En concreto, la FRA recuerda que el principio de no devolución —que impide expulsar a quienes llegan ilegalmente al territorio europeo— debe considerarse «absoluto» y aplicarse sin excepción, ni siquiera en escenarios de ataque híbrido, donde regímenes hostiles utilizan oleadas migratorias masivas para presionar o desestabilizar políticamente a un Estado miembro.
«El uso de inmigrantes como instrumento político no es nuevo, pero las respuestas a este problema no deben eclipsar la realidad humana», ha afirmado la directora de la agencia, Sirpa Rautio, en un comunicado oficial. El informe critica que algunas respuestas nacionales a este tipo de amenazas estén adoptando medidas de control fronterizo que, según la FRA, podrían «socavar la protección de los derechos fundamentales», incluidos el derecho al asilo y la asistencia humanitaria. La agencia advierte de que estas prácticas no pueden convertirse en un «modelo» generalizado para gestionar los flujos migratorios no autorizados.
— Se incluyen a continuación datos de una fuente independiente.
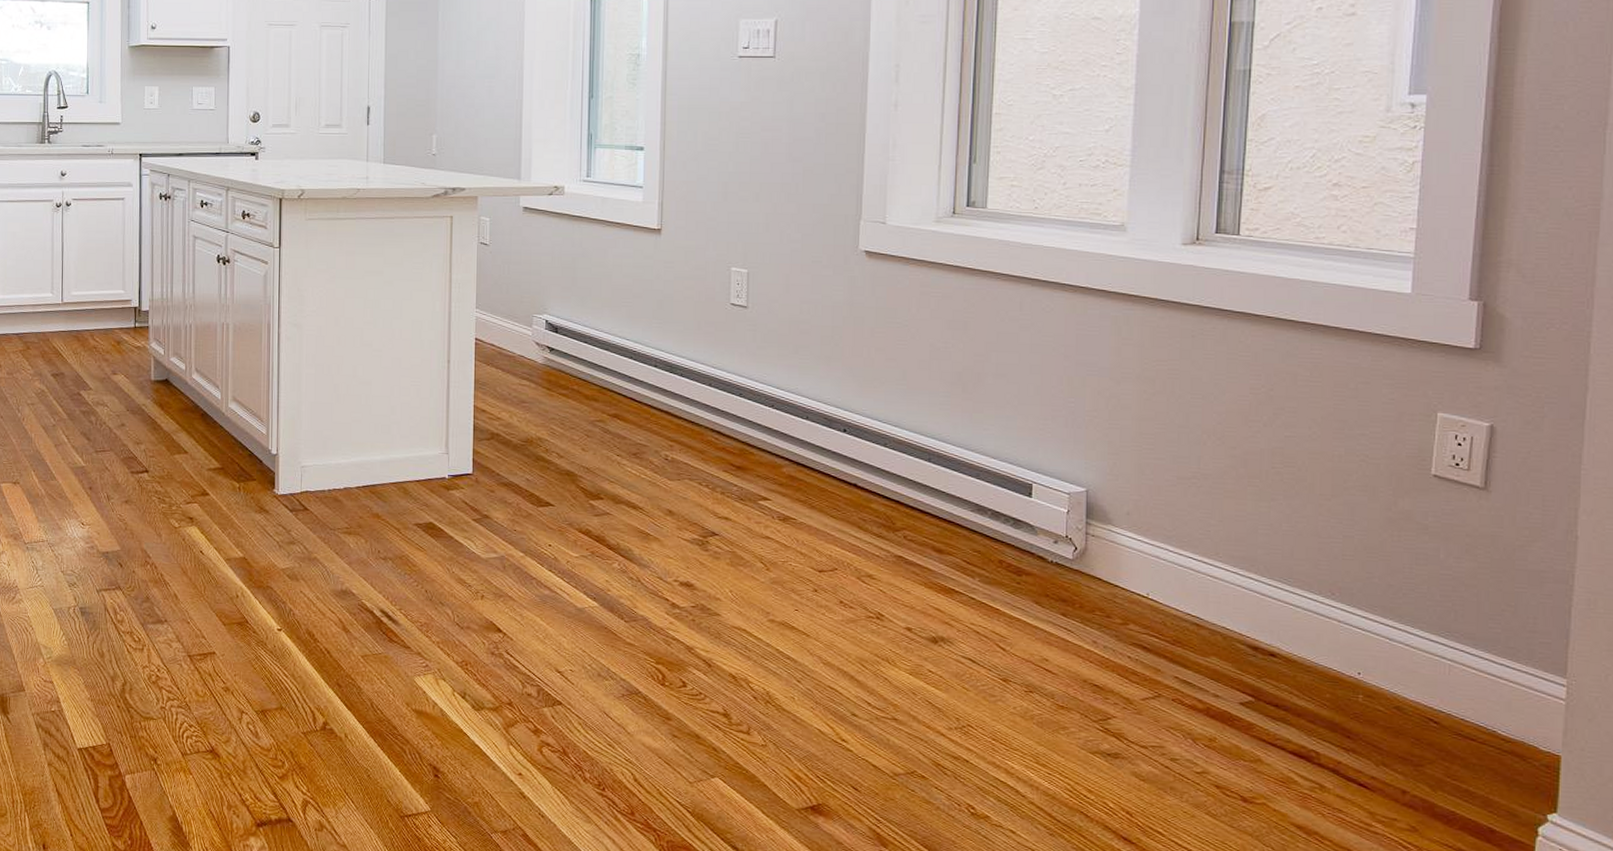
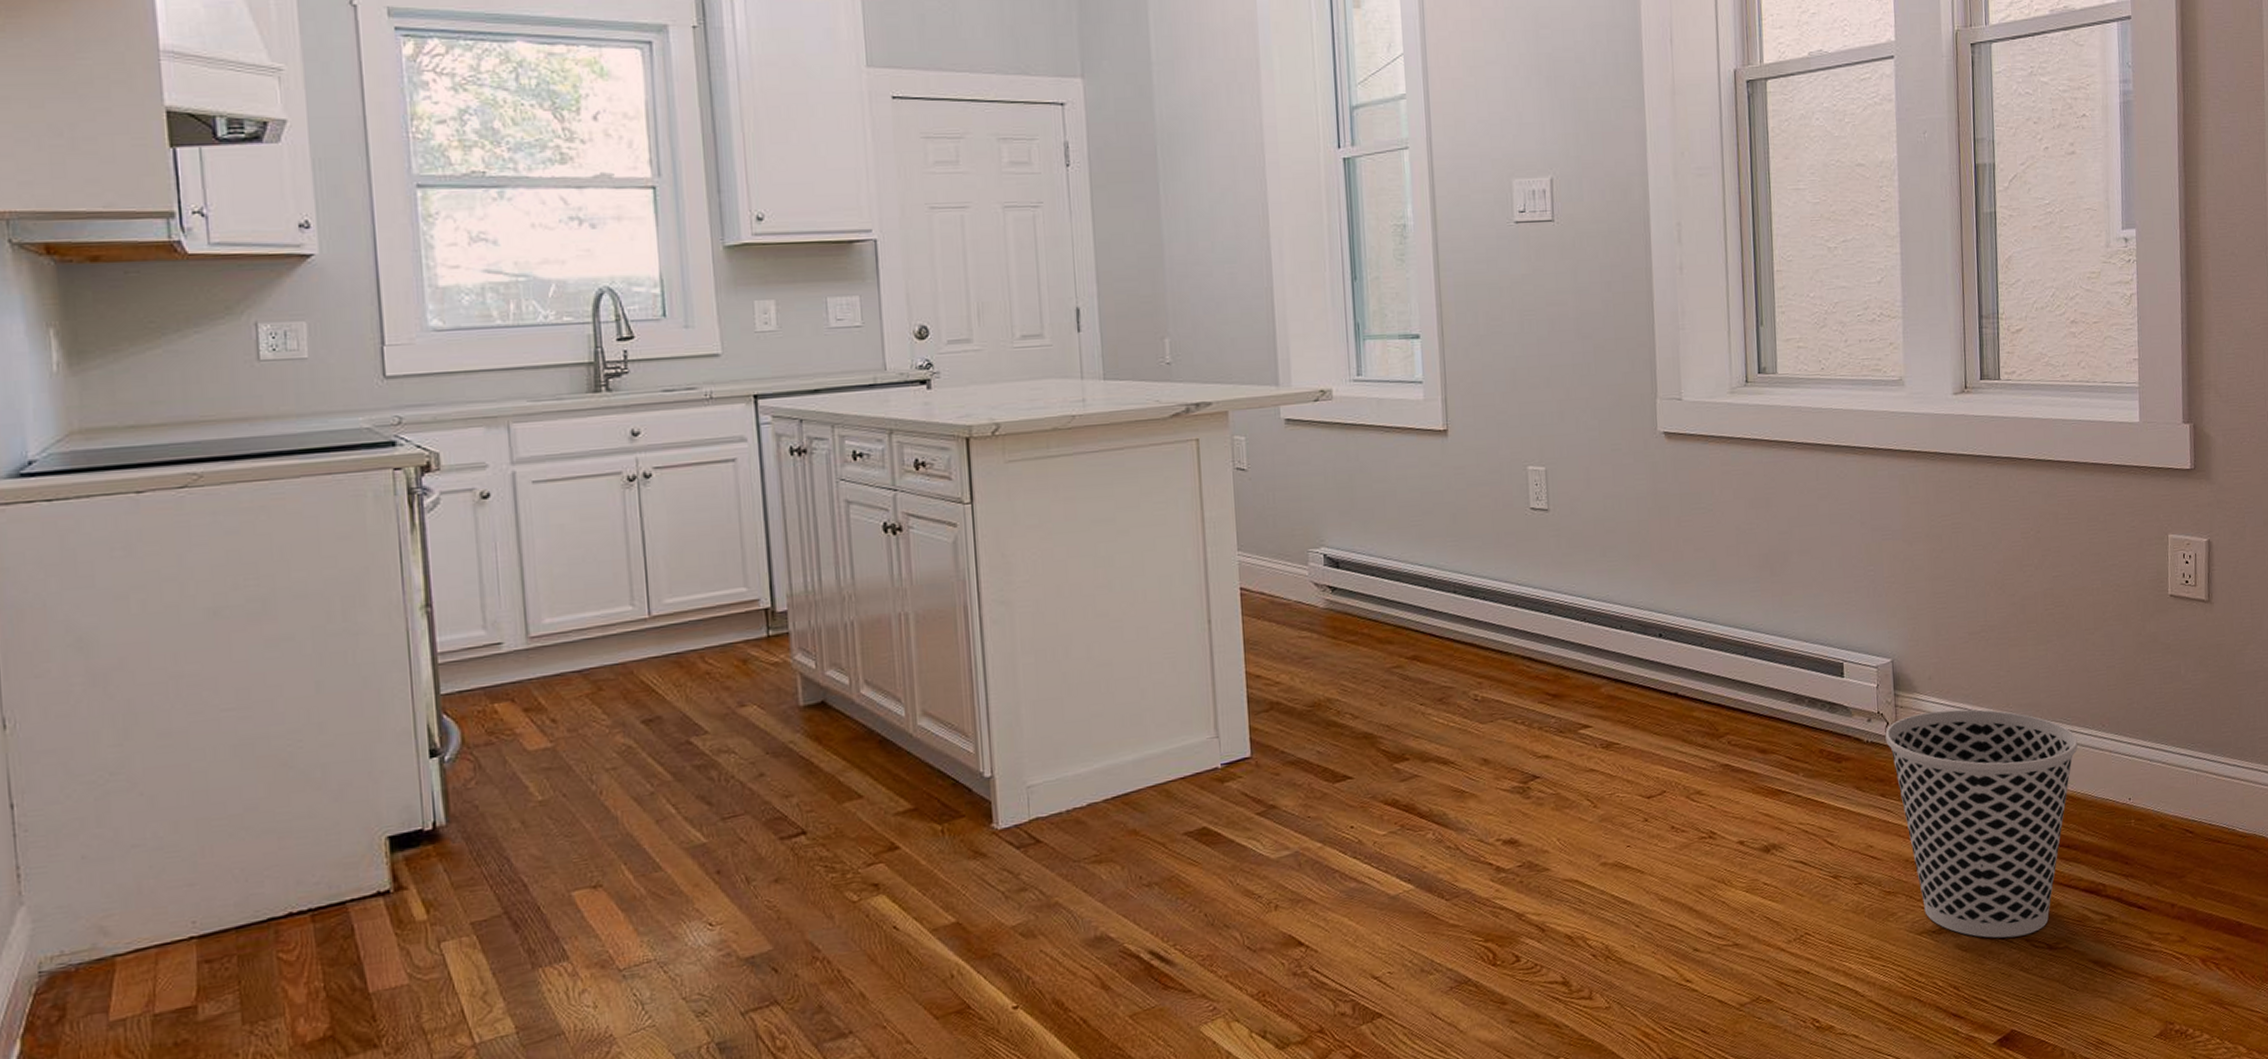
wastebasket: none [1072,545,1299,782] -> present [1885,709,2078,938]

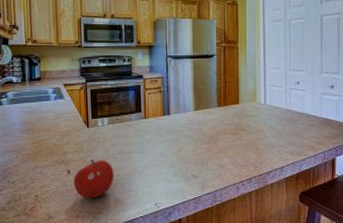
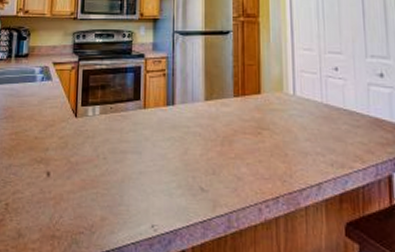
fruit: present [74,160,114,199] -> none [53,159,102,213]

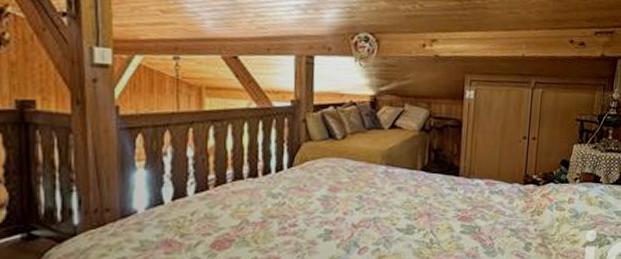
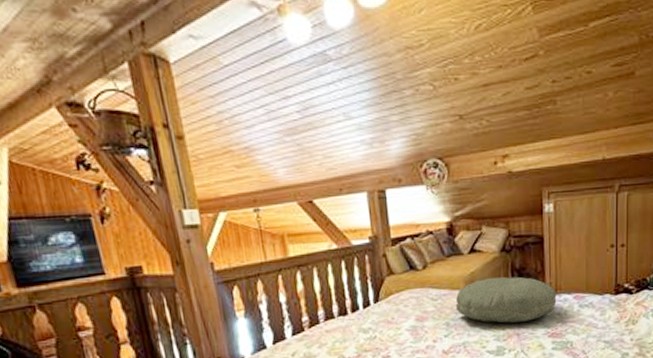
pillow: none [370,155,470,202] -> present [455,276,557,323]

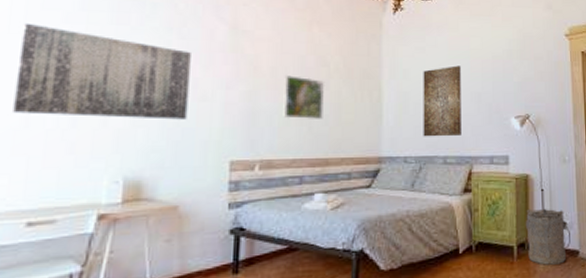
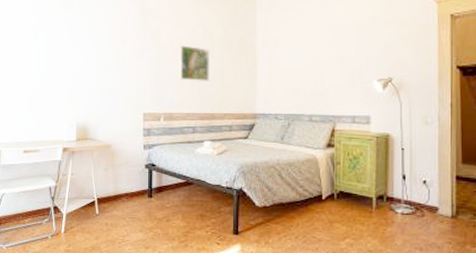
wall art: present [13,22,191,120] -> none [10,12,114,81]
wall art: present [423,65,461,137] -> none [291,33,326,98]
laundry hamper: present [525,208,568,265] -> none [384,165,428,218]

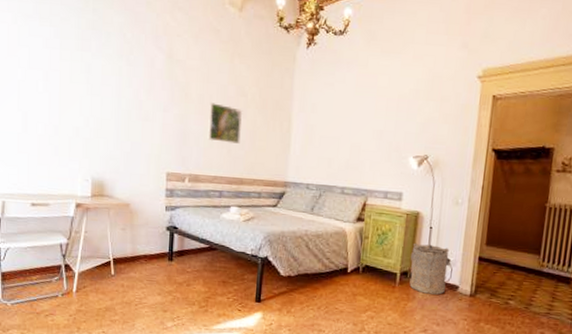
laundry hamper: none [384,165,428,218] -> present [409,243,452,295]

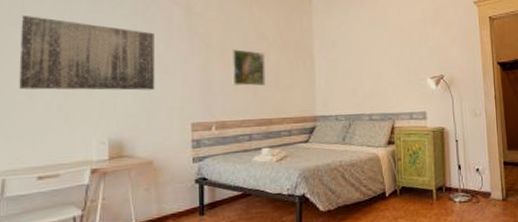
wall art: none [16,47,137,135] -> present [19,15,155,91]
laundry hamper: present [409,243,452,295] -> none [442,156,481,206]

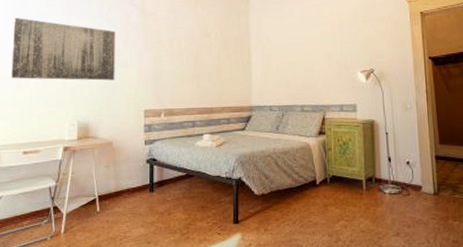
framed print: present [231,49,266,86] -> none [178,45,208,78]

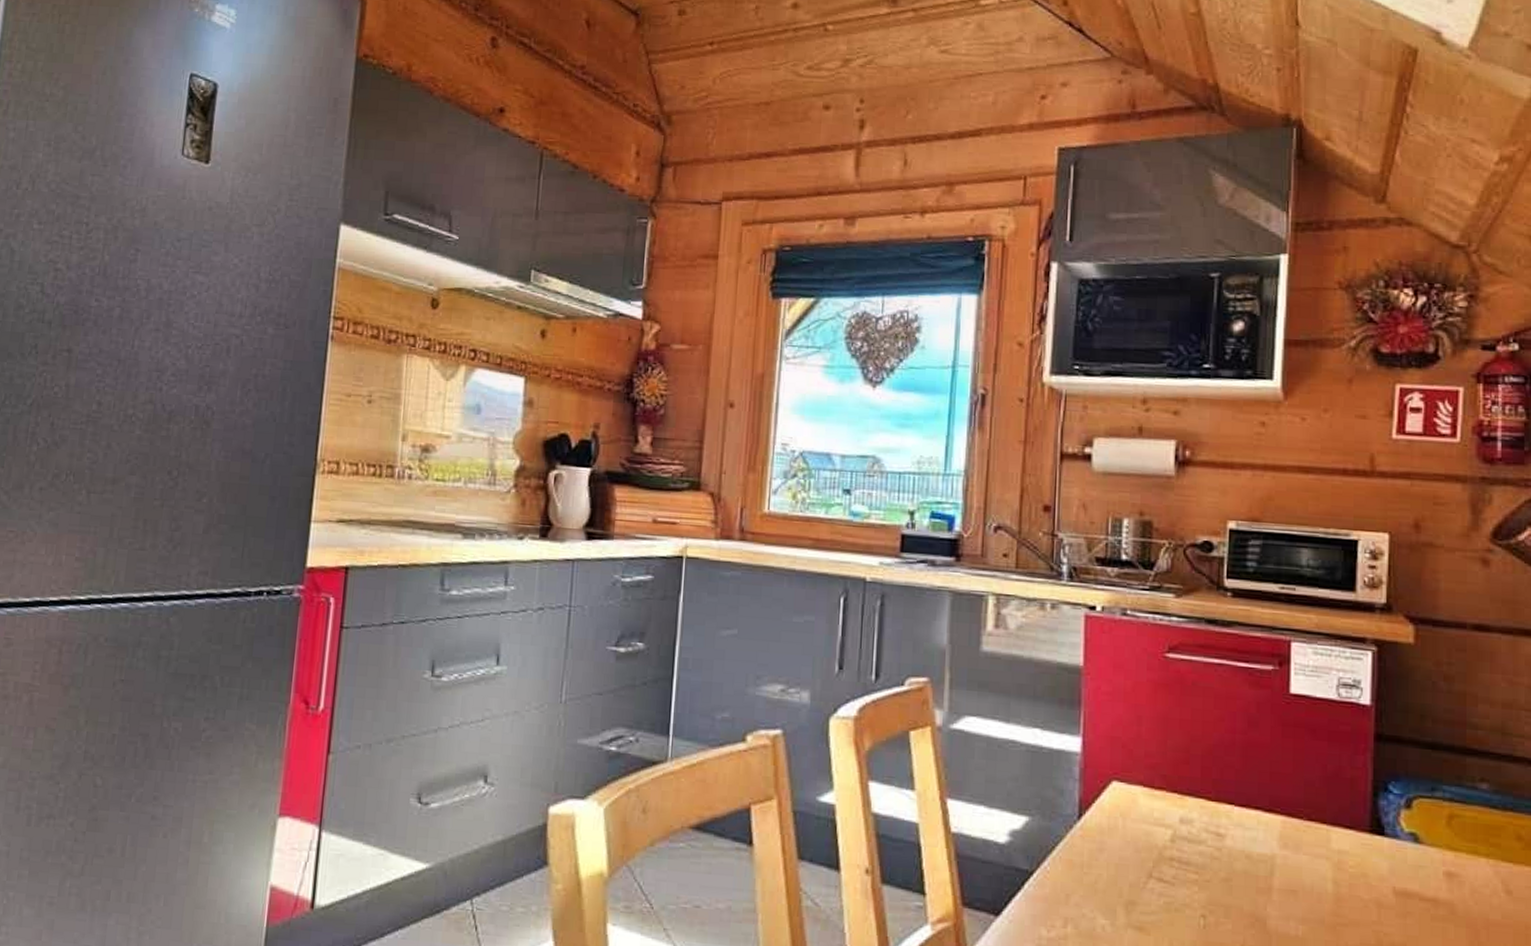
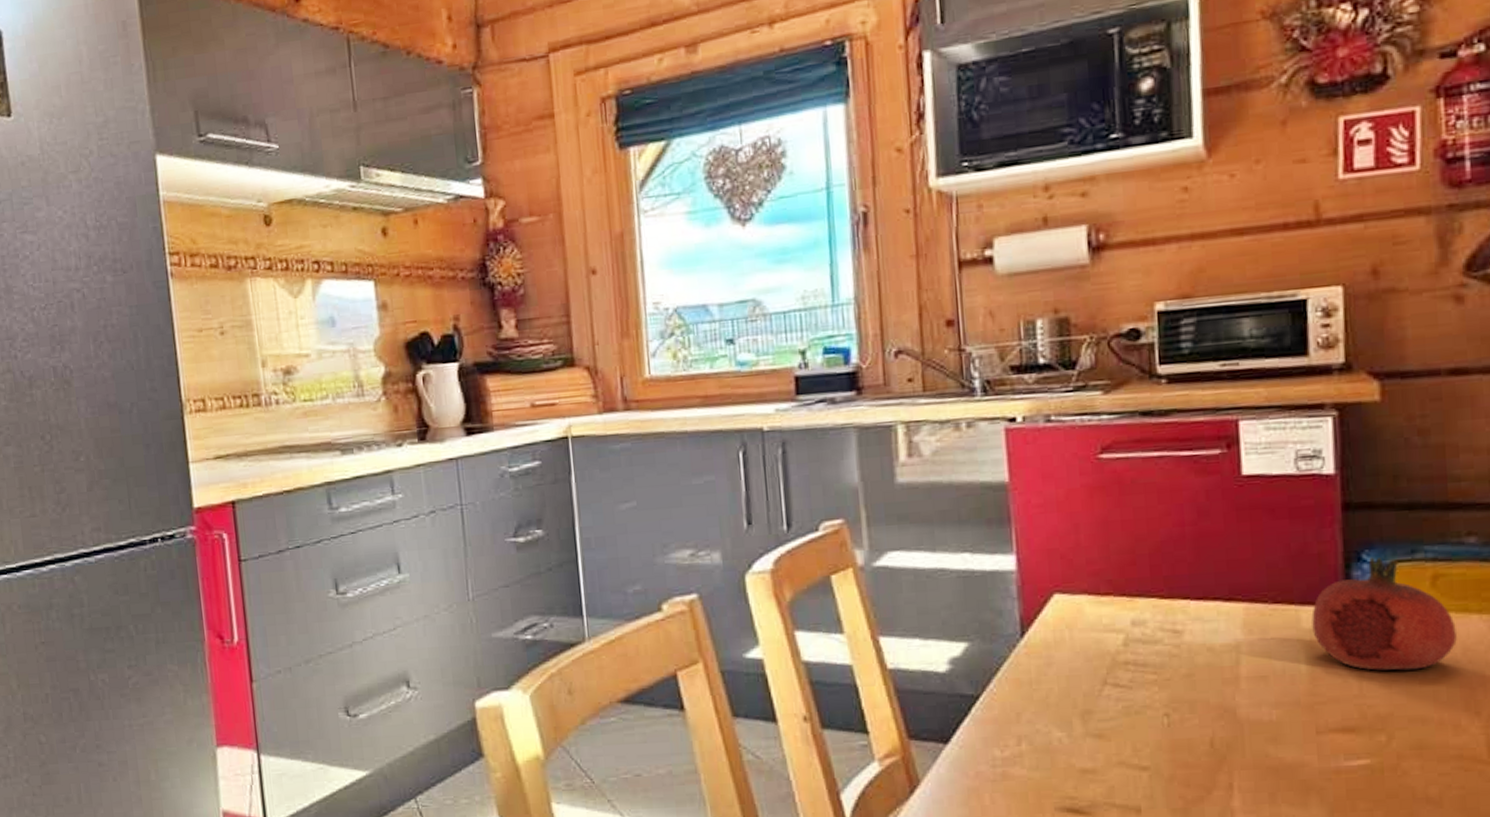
fruit: none [1340,789,1466,904] -> present [1311,557,1457,671]

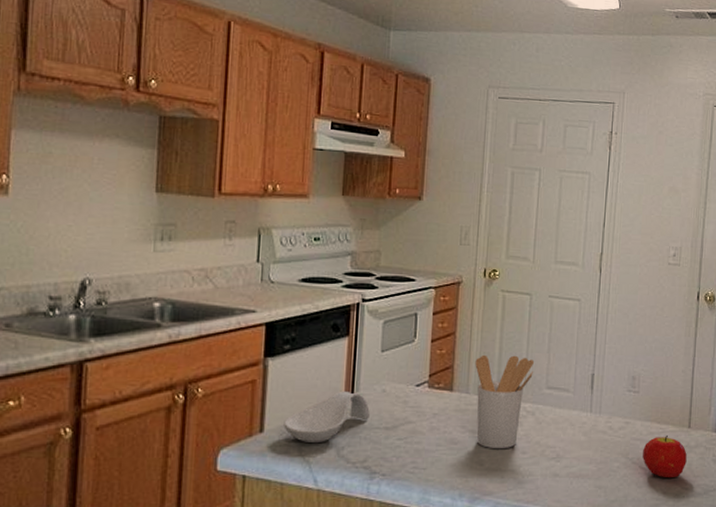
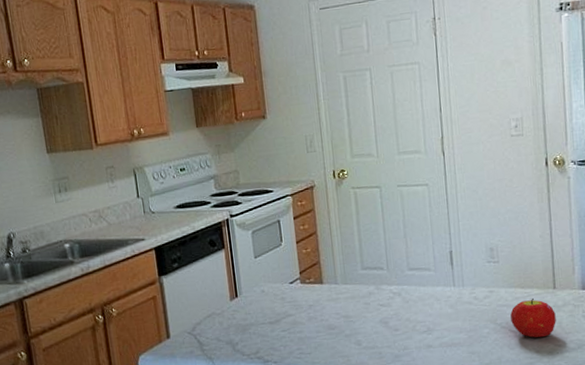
spoon rest: present [284,390,370,444] -> none [185,295,255,343]
utensil holder: present [475,354,534,449] -> none [338,244,394,330]

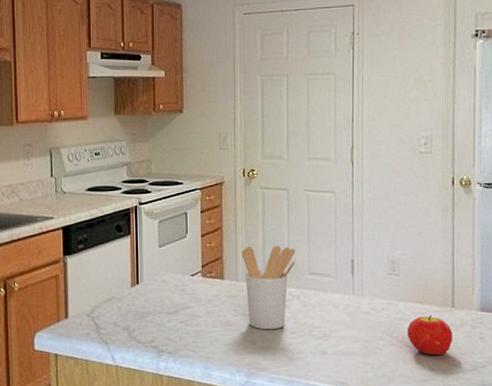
utensil holder: none [338,244,394,330] -> present [242,245,295,330]

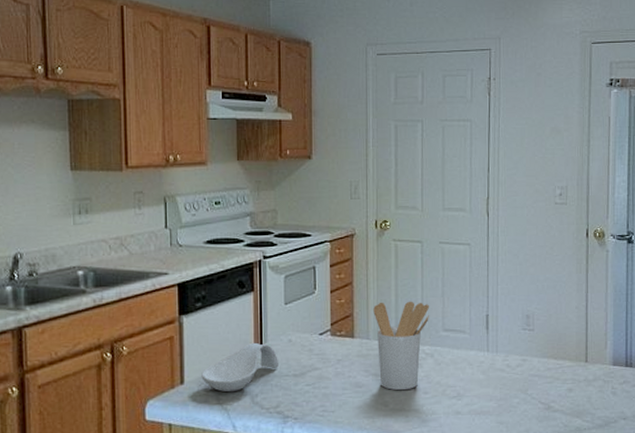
spoon rest: none [84,281,153,327] -> present [201,342,278,393]
fruit: present [407,315,453,355] -> none [542,371,586,411]

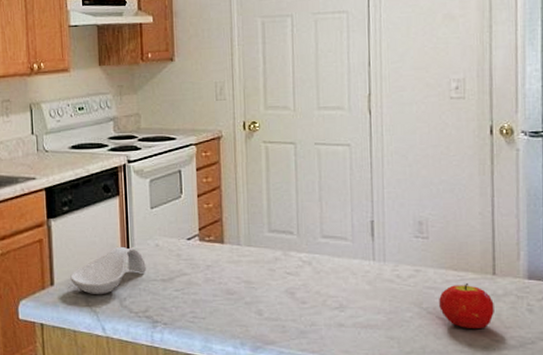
utensil holder: present [373,301,429,391] -> none [243,205,305,299]
fruit: none [542,371,586,411] -> present [439,284,494,328]

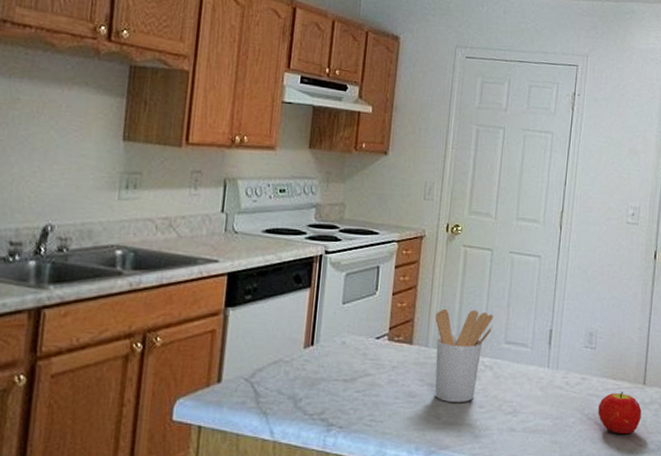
spoon rest: present [70,246,146,295] -> none [242,342,329,395]
utensil holder: none [243,205,305,299] -> present [435,308,493,403]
La FRA insta a que las medidas se dirijan únicamente contra los traficantes de personas y los actores políticos que organizan estas agresiones demográficas, pero nunca contra los propios inmigrantes ilegales que las protagonizan. Además, recuerda que las ONG que los asisten deben quedar exentas de cualquier tipo de penalización o restricción, incluso si operan en contextos de entrada ilegal.
La Agencia sostiene que los Estados de la UE tienen «la obligación» de recibir y atender a todo el que cruce la frontera de forma ilegal, garantizando su acceso al sistema de asilo sin restricciones. Ni siquiera el nuevo Pacto de Migración y Asilo, que otorga a los gobiernos cierto margen de maniobra en frontera, puede limitar lo que la FRA define como «derechos fundamentales intocables«.
Además, la agencia muestra su preocupación por la creciente «militarización» de las fronteras exteriores de la UE, señalando que el uso de fuerzas armadas para contener flujos ilegales podría «difuminar los límites» entre defensa legítima y violación del Derecho europeo. Toda respuesta debe estar subordinada a la Carta de Derechos Fundamentales, advierte el documento.